** start of RECORD LIST **

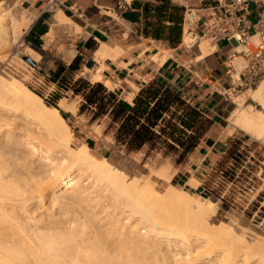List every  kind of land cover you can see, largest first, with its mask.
Returning <instances> with one entry per match:
<instances>
[{
  "label": "bare ground",
  "instance_id": "obj_1",
  "mask_svg": "<svg viewBox=\"0 0 264 264\" xmlns=\"http://www.w3.org/2000/svg\"><path fill=\"white\" fill-rule=\"evenodd\" d=\"M1 7L0 39L31 25ZM61 13L53 22L69 21ZM120 51L102 43L94 57ZM233 101L226 133L264 140V80ZM71 136L56 107L0 72V264H264V237L210 220L215 200L171 185L158 191Z\"/></svg>",
  "mask_w": 264,
  "mask_h": 264
},
{
  "label": "crops",
  "instance_id": "obj_2",
  "mask_svg": "<svg viewBox=\"0 0 264 264\" xmlns=\"http://www.w3.org/2000/svg\"><path fill=\"white\" fill-rule=\"evenodd\" d=\"M166 1L165 3L163 0H0V3L8 7L12 13H26L31 17L32 23L22 34V40L33 48L46 47L44 38L58 11L71 21L74 30L75 26L79 28V31L75 32V39L67 40L69 47L78 46L79 50L75 49V54L69 60L53 59L54 66L51 69H55L57 64L70 67L74 78L81 77L90 83L101 82L108 90L129 103H132L140 87L154 79H160L201 113L208 125L188 162L175 168L170 180L173 184L188 185L190 174L200 176L201 169L209 168L221 161L232 143L238 145L244 158L254 156L264 170V142L250 140L241 130L235 129L230 134L225 130V122L235 103L221 95L219 90L231 84L227 65L229 56L234 51L233 44L220 41L206 52L201 48V43L206 45V40L198 47L190 49L181 44L184 13L190 11L191 16H195L194 28L198 31L204 21L219 13L218 1ZM158 5L163 7L155 11ZM261 7L260 2H250L251 22L255 21L256 13ZM174 27L178 29V39L170 42L166 38L174 34ZM154 32L162 39L154 38ZM102 43L111 48L121 49L116 60L108 57L100 60L94 57L95 51ZM54 47L53 45L49 51H53ZM89 57L92 64L89 71L91 74L83 71ZM230 72L233 73L231 70ZM93 76L98 78L94 80ZM243 92L246 91L241 93ZM77 114V118L83 122L82 126L86 127V124L90 123L88 129L85 128L86 132L82 130L84 140L89 139L83 143L88 146V142H91L93 148L100 154H106L114 148L116 141L113 131L105 132L106 126L103 125L100 132H97L91 124L93 122L97 124L99 120L90 122L89 117L88 122H85L86 120L81 118L84 113H79V107ZM143 148L148 146L145 145ZM165 167L168 165L162 166ZM188 187L198 189L197 186ZM241 197V200L238 196L232 199L242 202L239 213L250 216V220L256 217L259 225L264 224V186L259 185L258 190L251 196L253 201L249 206L244 201L247 196ZM219 201L216 214L231 209L226 200Z\"/></svg>",
  "mask_w": 264,
  "mask_h": 264
},
{
  "label": "rangeland",
  "instance_id": "obj_3",
  "mask_svg": "<svg viewBox=\"0 0 264 264\" xmlns=\"http://www.w3.org/2000/svg\"><path fill=\"white\" fill-rule=\"evenodd\" d=\"M0 10L1 13L4 12V8L1 7ZM12 14L20 15V13ZM22 14L26 15H21L23 18L25 17L30 21V16L26 13ZM60 23L57 24L56 22H53L50 25L48 34L44 38V46H46L45 48L47 49L42 48L41 46L33 48L25 44L22 40V34L14 35L12 38L8 37V39V35H6L5 39H0V72H4L19 79L23 84L36 92L44 102L45 100H50L52 102L50 95L55 93V95L59 97V100L55 102L54 107L59 110L60 114L68 124L72 133V142L75 145H79L85 141H89V139L84 140L85 135L84 133L82 134V130L85 131V128L88 129V125H90V123H87V126L85 125L86 127H84V125L82 126L83 122L77 118L80 99L72 97L70 93L58 91L57 87L50 82L52 77L50 69L54 66L53 59L57 61H62V59L69 60L75 54V49L79 50L78 46L69 47L67 45V40L75 39V32H78L79 30L76 28L74 30L72 28L73 24L70 20L67 22L64 20ZM6 26H8V24ZM6 29L7 28H4V32H6ZM53 45L55 46L54 50L49 51ZM201 48L206 52L213 47L207 42L206 45L201 43ZM241 48L242 47H238L237 49ZM88 61L87 66L83 67V71L86 73L90 71L92 65L90 57L88 58ZM235 62L240 65L242 59L237 57ZM94 78L95 77L93 76V79ZM248 92H250V90H247L242 94H247ZM239 94L241 93H237L236 96ZM245 104H252L254 106L255 103L247 97L245 99ZM254 107L257 109L260 108L257 104ZM81 118L86 120L85 122H88L89 114L86 112L84 115H81ZM106 123V118H100L97 124L96 122H93L91 125L97 132H100V128L103 125L106 126ZM227 123L226 120V127ZM207 125L208 122L202 120L199 130L196 132V134L199 135V141ZM237 130L239 129L237 128ZM90 136H92V133ZM247 136L250 138L249 135ZM250 140L254 139L250 138ZM259 141L264 142V140ZM89 143L92 146V143ZM89 148L95 155L108 160L116 169L122 171L128 177H134V179L140 178L142 181H145V179L150 180L154 183L155 189L158 191H163L166 189L167 185H171L183 189L191 195H199L215 200V214L209 216L210 220L214 223L228 222L234 227L236 232L246 233L251 239L264 237V224L259 225L256 217L253 220H250V216L241 215L239 213V208H241L240 203L242 204V202L237 199L232 200L237 196L241 200V195H244V191H246L247 188H259V185H262V182H264V179H262L264 176L262 175L258 177L255 175H248L247 177L246 174L244 177V175L239 174V165L244 156L236 143H232L226 151L224 158L214 164L215 171H212L206 178L201 175L190 174L188 185L186 186L175 185L170 180L177 165L188 162V158L192 154L193 149L188 152H183L181 148H177L176 150H168L166 148H154L151 150L148 148H142L136 152H127L123 147L115 145L108 153L100 154L93 148V146ZM163 165H168V167L162 168ZM162 172H165L167 181L166 179L161 178ZM189 185L192 187L197 186L198 189H189ZM221 196H223V198H221ZM219 199L226 200L230 204L231 209L227 212L216 214L220 202Z\"/></svg>",
  "mask_w": 264,
  "mask_h": 264
},
{
  "label": "trees",
  "instance_id": "obj_4",
  "mask_svg": "<svg viewBox=\"0 0 264 264\" xmlns=\"http://www.w3.org/2000/svg\"><path fill=\"white\" fill-rule=\"evenodd\" d=\"M162 7L156 6L155 11ZM174 28V34L166 38L170 42L178 39V29ZM153 37L162 39L155 32ZM50 74V82L58 91L80 99L79 113L87 112L90 122L107 119L105 132L113 131L115 144L127 152L139 151L145 145L151 150L181 148L188 152L199 143L196 132L203 120L201 113L160 79L140 87L129 103L101 82L90 83L81 77L74 78L70 67L57 64L55 69H50ZM50 98L52 102L45 100V103L54 107L59 97L52 93ZM88 145L92 147L89 142Z\"/></svg>",
  "mask_w": 264,
  "mask_h": 264
},
{
  "label": "built area",
  "instance_id": "obj_5",
  "mask_svg": "<svg viewBox=\"0 0 264 264\" xmlns=\"http://www.w3.org/2000/svg\"><path fill=\"white\" fill-rule=\"evenodd\" d=\"M217 1L219 13L204 21L198 31L194 28L195 16H191L190 11L184 13L181 44L189 49L198 47L203 40L211 45H216L220 41L233 44L234 51L230 54L227 65L231 84L229 87H222L219 90L221 95L232 101L237 93L251 90L261 80H264V2L262 0ZM253 1L260 2L262 7L257 11L255 21L251 22L249 20V4ZM184 36L188 37V41H184ZM238 47L242 48L237 49ZM237 57L242 59L240 65L235 62ZM214 167L201 169V176L204 178L209 176L212 171H215ZM238 172L244 177L246 174L247 177L248 175L264 176V170L261 169L259 161L254 156L243 157ZM257 190L258 187H249L244 191V195L247 196L244 199L247 206L253 201L251 196Z\"/></svg>",
  "mask_w": 264,
  "mask_h": 264
}]
</instances>
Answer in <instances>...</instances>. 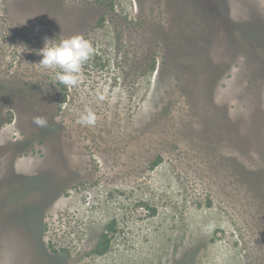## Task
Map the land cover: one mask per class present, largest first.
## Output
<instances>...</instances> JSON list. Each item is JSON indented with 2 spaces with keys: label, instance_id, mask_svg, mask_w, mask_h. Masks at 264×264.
<instances>
[{
  "label": "rangeland",
  "instance_id": "obj_1",
  "mask_svg": "<svg viewBox=\"0 0 264 264\" xmlns=\"http://www.w3.org/2000/svg\"><path fill=\"white\" fill-rule=\"evenodd\" d=\"M0 264H264V0H0Z\"/></svg>",
  "mask_w": 264,
  "mask_h": 264
},
{
  "label": "clouds",
  "instance_id": "obj_2",
  "mask_svg": "<svg viewBox=\"0 0 264 264\" xmlns=\"http://www.w3.org/2000/svg\"><path fill=\"white\" fill-rule=\"evenodd\" d=\"M42 57L39 66L49 69H58L55 79L66 87L77 86L80 81L82 66L94 54L92 42L83 35H74L69 38L50 40L45 37L44 47L37 53ZM102 98V97H101ZM97 117L95 113L86 108L79 117L78 122L83 125H94ZM33 123L39 127L47 126V119L34 117Z\"/></svg>",
  "mask_w": 264,
  "mask_h": 264
},
{
  "label": "trees",
  "instance_id": "obj_3",
  "mask_svg": "<svg viewBox=\"0 0 264 264\" xmlns=\"http://www.w3.org/2000/svg\"><path fill=\"white\" fill-rule=\"evenodd\" d=\"M107 244H108V240L107 237H103V239L100 241L99 243V247L106 249L107 248ZM99 253L101 254V252L99 251Z\"/></svg>",
  "mask_w": 264,
  "mask_h": 264
}]
</instances>
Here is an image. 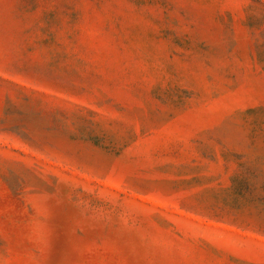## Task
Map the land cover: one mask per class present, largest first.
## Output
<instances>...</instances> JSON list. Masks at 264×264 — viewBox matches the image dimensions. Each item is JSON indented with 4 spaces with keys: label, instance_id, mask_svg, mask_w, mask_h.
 I'll return each mask as SVG.
<instances>
[{
    "label": "rangeland",
    "instance_id": "rangeland-1",
    "mask_svg": "<svg viewBox=\"0 0 264 264\" xmlns=\"http://www.w3.org/2000/svg\"><path fill=\"white\" fill-rule=\"evenodd\" d=\"M0 264H264V0H0Z\"/></svg>",
    "mask_w": 264,
    "mask_h": 264
}]
</instances>
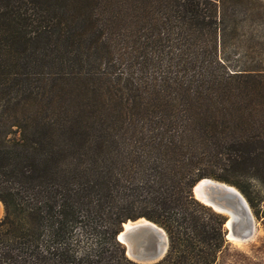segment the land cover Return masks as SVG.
<instances>
[{
    "label": "trees",
    "instance_id": "trees-1",
    "mask_svg": "<svg viewBox=\"0 0 264 264\" xmlns=\"http://www.w3.org/2000/svg\"><path fill=\"white\" fill-rule=\"evenodd\" d=\"M203 178L256 208L264 0H0V264H218ZM143 217L157 262L118 240Z\"/></svg>",
    "mask_w": 264,
    "mask_h": 264
},
{
    "label": "water",
    "instance_id": "water-1",
    "mask_svg": "<svg viewBox=\"0 0 264 264\" xmlns=\"http://www.w3.org/2000/svg\"><path fill=\"white\" fill-rule=\"evenodd\" d=\"M193 194L197 200L223 214L226 224L231 220L233 234H239L238 229H241L243 239L253 237L255 216L248 200L237 187L203 178L193 187ZM242 222L245 225L241 228ZM231 232V229H227V238ZM118 240L126 246L128 256L140 263H153L163 259L170 245L167 232L145 217L125 222Z\"/></svg>",
    "mask_w": 264,
    "mask_h": 264
},
{
    "label": "rangeland",
    "instance_id": "rangeland-1",
    "mask_svg": "<svg viewBox=\"0 0 264 264\" xmlns=\"http://www.w3.org/2000/svg\"><path fill=\"white\" fill-rule=\"evenodd\" d=\"M10 136L16 135L10 134ZM245 181L251 185L252 197L255 201L256 208L251 207L256 220L255 232L253 237L244 243L227 238V244L219 254L218 264H264V185L259 180L245 178ZM0 202L3 207L0 213L1 221L5 216V206L2 201Z\"/></svg>",
    "mask_w": 264,
    "mask_h": 264
},
{
    "label": "bare ground",
    "instance_id": "bare-ground-1",
    "mask_svg": "<svg viewBox=\"0 0 264 264\" xmlns=\"http://www.w3.org/2000/svg\"><path fill=\"white\" fill-rule=\"evenodd\" d=\"M2 206H1V202H0V213H2L1 212V210H2ZM227 226V229H231V233H230V235H229V237H228V239L229 240H232V241H237V242H240V243H244V242H247V241H249V240H247V239H243L242 238V232H243V230H241V229H238V232H239V234H233V228H232V226H231V220L230 221H228V223L226 224ZM243 225V226H242ZM244 225H245V222H242V224H241V226L240 225H238V226H240L241 228L242 227H244ZM237 226V227H238Z\"/></svg>",
    "mask_w": 264,
    "mask_h": 264
}]
</instances>
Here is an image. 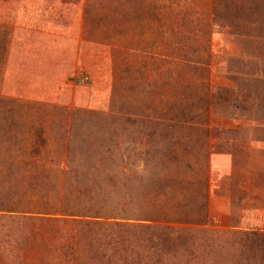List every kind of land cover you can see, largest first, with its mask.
<instances>
[{
	"label": "rangeland",
	"instance_id": "rangeland-1",
	"mask_svg": "<svg viewBox=\"0 0 264 264\" xmlns=\"http://www.w3.org/2000/svg\"><path fill=\"white\" fill-rule=\"evenodd\" d=\"M258 140L264 0H0V264H264Z\"/></svg>",
	"mask_w": 264,
	"mask_h": 264
},
{
	"label": "crops",
	"instance_id": "crops-1",
	"mask_svg": "<svg viewBox=\"0 0 264 264\" xmlns=\"http://www.w3.org/2000/svg\"><path fill=\"white\" fill-rule=\"evenodd\" d=\"M255 147H252L250 150V156H253V154H264V141L258 140L254 143ZM251 178H249V181L239 182L238 187L239 190L243 194V198L240 200V204L244 205L247 203V197H254L255 200H258L257 197L264 195V183L263 184H252V181H250ZM221 187V184L218 186ZM263 192V193H262ZM232 206L233 201L230 195H228L226 192H220V193H214L212 194V208L217 219H221L225 216H230L232 214ZM257 210H260L256 208ZM244 213L247 212L245 208H243ZM246 218V216H242V219Z\"/></svg>",
	"mask_w": 264,
	"mask_h": 264
},
{
	"label": "trees",
	"instance_id": "trees-1",
	"mask_svg": "<svg viewBox=\"0 0 264 264\" xmlns=\"http://www.w3.org/2000/svg\"><path fill=\"white\" fill-rule=\"evenodd\" d=\"M10 213H12V210H9ZM76 221V219H74ZM78 222L77 226H76V232H77V242H79L80 240V236L83 232V230L85 228H89L93 225V223H95L96 221L92 222L91 220H79V221H76ZM119 226V225H118ZM121 235V234H119ZM0 260H1V263H4V260H3V257H0Z\"/></svg>",
	"mask_w": 264,
	"mask_h": 264
}]
</instances>
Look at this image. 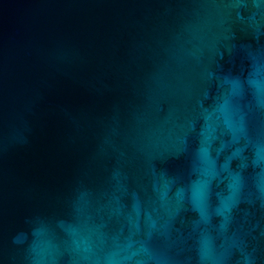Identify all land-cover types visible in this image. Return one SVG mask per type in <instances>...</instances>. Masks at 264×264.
Listing matches in <instances>:
<instances>
[{"label":"water","instance_id":"1","mask_svg":"<svg viewBox=\"0 0 264 264\" xmlns=\"http://www.w3.org/2000/svg\"><path fill=\"white\" fill-rule=\"evenodd\" d=\"M0 264H264V0H0Z\"/></svg>","mask_w":264,"mask_h":264}]
</instances>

** end of RECORD LIST **

# YOUR TASK
Locate each line in the material above that contains the string "item", and copy those lines. Letter case must match.

# SOLUTION TO THIS TASK
<instances>...</instances> JSON list. Each item is JSON indented with 2 spaces with keys: label, instance_id, mask_svg, mask_w, mask_h. Masks at 264×264.
<instances>...</instances> JSON list. Masks at 264×264 — viewBox matches the image dimensions. Each item is JSON indented with 4 spaces with keys: label, instance_id, mask_svg, mask_w, mask_h.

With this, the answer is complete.